- [What is needed]
Go to the line holding "need to repurchase" in the entries below and write out exactly every line down to and including the line holding "totally work. There have been brilliant".

[Transcribed page contents]
:::::

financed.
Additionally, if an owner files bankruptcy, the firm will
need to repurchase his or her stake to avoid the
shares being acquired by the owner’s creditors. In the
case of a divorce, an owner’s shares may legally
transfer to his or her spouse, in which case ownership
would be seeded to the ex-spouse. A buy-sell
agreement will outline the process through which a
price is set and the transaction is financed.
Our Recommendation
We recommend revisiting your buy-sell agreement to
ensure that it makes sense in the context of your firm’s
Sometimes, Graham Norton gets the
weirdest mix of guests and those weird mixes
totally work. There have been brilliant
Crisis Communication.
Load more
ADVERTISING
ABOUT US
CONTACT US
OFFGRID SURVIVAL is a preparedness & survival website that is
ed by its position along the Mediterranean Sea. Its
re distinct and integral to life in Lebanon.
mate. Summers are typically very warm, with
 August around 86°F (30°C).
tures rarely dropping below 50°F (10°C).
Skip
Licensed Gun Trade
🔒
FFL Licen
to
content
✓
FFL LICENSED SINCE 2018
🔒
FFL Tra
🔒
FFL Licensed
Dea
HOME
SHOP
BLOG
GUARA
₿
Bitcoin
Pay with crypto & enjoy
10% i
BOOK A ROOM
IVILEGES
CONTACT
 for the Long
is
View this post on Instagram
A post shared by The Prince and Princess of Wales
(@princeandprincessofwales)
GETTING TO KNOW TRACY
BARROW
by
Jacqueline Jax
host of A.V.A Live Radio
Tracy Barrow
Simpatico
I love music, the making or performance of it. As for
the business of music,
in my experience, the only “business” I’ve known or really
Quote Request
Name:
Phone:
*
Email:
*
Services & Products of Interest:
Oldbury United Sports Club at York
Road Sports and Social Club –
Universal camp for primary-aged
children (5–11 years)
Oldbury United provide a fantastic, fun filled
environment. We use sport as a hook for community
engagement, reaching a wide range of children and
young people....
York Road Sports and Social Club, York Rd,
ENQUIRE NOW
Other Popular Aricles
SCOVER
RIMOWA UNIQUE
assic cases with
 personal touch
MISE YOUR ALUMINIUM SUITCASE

:::::

- [Result for this task]
need to repurchase his or her stake to avoid the
shares being acquired by the owner’s creditors. In the
case of a divorce, an owner’s shares may legally
transfer to his or her spouse, in which case ownership
would be seeded to the ex-spouse. A buy-sell
agreement will outline the process through which a
price is set and the transaction is financed.
Our Recommendation
We recommend revisiting your buy-sell agreement to
ensure that it makes sense in the context of your firm’s
Sometimes, Graham Norton gets the
weirdest mix of guests and those weird mixes
totally work. There have been brilliant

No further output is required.